Итак, в тот момент, когда в рассказе Шукшина Матвей Рязанцев, будучи маленьким мальчиком, понимает, что его брат сейчас умрет, когда он впервые сталкивается с феноменом смерти, когда в его душу это закрадывается, он инстинктивно, чтобы изгнать все это, кидается в растворение, в потерю формы, в то, что находится за гранью любой и всяческой обусловленности, в то, что предлагает Великая Тьма, «ночной огромный мир».
Это даже не Сартр, не Камю. Это круче.
А когда он возвращается, уже имея этот опыт, он видит смерть. Он видит «иссиня-белого чужого мальчика» — своего же брата — и воющего отца. И он понимает, как устроен мир. И он прячется в раковину работы, алгоритма, деятельности, заорганизованности. Он помещает себя в этот корсет. И расшатывает этот корсет музыка.
Недаром один из героев «Волшебной горы» Томаса Манна говорил главному герою Гансу Касторпу: «Бойтесь музыки, инженер, ибо музыка есть стихия бесконечного». Она, будучи предельно формализованна и абстрактна, одновременно несет в себе дух бесконечно не обусловленного. Если кого-то это интересует, то стоит внимательно прочесть работу Фридриха Ницше «Рождение трагедии из духа музыки».
Дух музыки… «Бойтесь музыки, инженер».
Гармонь у Шукшина выступает как вот эта музыка — та самая дионисийская стихия, которая для Ницше противостоит аполлоническому миру форм. Тому аполлоническому миру, в который погрузил себя Матвей Рязанцев в момент, когда он испытал экзистенциальный, дионисийский опыт и бежал от него. Ему все время вспоминается только этот опыт.
Я мог бы прочитать десятки рассказов Шукшина, в которых непрерывно прослеживается та же самая экзистенциальная тема.

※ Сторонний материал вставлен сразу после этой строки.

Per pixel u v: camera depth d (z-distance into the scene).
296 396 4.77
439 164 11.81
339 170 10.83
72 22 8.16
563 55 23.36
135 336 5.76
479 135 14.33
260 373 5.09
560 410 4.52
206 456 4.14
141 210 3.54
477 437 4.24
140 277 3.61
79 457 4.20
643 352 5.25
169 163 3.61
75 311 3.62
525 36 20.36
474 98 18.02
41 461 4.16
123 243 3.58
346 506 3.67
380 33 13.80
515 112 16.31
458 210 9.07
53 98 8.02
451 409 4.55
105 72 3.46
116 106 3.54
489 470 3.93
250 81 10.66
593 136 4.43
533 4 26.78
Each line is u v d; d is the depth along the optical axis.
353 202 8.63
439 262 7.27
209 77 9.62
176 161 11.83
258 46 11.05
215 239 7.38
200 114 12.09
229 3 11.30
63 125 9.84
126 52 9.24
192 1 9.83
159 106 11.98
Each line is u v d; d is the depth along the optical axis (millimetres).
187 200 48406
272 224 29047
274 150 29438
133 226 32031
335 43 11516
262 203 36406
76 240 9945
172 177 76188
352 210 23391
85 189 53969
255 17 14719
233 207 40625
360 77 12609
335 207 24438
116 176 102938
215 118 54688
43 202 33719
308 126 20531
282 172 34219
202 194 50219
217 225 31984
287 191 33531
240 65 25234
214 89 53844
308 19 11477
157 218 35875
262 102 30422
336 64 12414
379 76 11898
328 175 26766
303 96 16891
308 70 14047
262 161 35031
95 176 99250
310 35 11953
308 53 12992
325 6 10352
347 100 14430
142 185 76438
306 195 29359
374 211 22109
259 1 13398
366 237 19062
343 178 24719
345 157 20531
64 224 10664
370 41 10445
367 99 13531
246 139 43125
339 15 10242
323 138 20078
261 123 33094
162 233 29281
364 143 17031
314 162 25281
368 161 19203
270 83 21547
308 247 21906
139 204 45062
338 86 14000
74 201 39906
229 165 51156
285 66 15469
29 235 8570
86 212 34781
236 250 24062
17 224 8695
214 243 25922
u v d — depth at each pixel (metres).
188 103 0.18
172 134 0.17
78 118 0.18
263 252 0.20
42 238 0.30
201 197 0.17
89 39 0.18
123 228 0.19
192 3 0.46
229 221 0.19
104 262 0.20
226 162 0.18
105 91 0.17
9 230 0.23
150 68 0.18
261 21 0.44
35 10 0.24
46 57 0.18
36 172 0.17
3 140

Все помнят и «Калину красную», в которой всё было проникнуто тем же самым. Уже перед тем, как столкнуться с криминальным злом и погибнуть, герой сидит вместе с братом жены у озерца и они рассуждают там об этом:
— А зачем мы пришли в мир?
— Ну, нас же никто не спрашивал…
Егор — герой «Калины красной» — так же ужален этим экзистенциальным жалом в сердце, как и Матвей Рязанцев. Его, Егора, «сообразим аккуратненький такой бордельеро, разбег в ширину…», «праздника жаждет душа» — это как теория праздника Бахтина. Шукшин был совсем не прост… Шукшин был поразительным образом пропитан и русской почвенной культурой, и западной. И он жадно тянулся туда… И он удивительным образом умел это в себе синтезировать.
Вот это все не оставляет шансов Егору ни на что.
— Никем не могу быть в этом мире. Только вором, — говорит он.
Его прыжок в криминальное есть прыжок одновременно в омут, в ту черную ночь, от которой так отодвинулся Матвей в момент, когда получил опыт контакта с Великой Тьмой.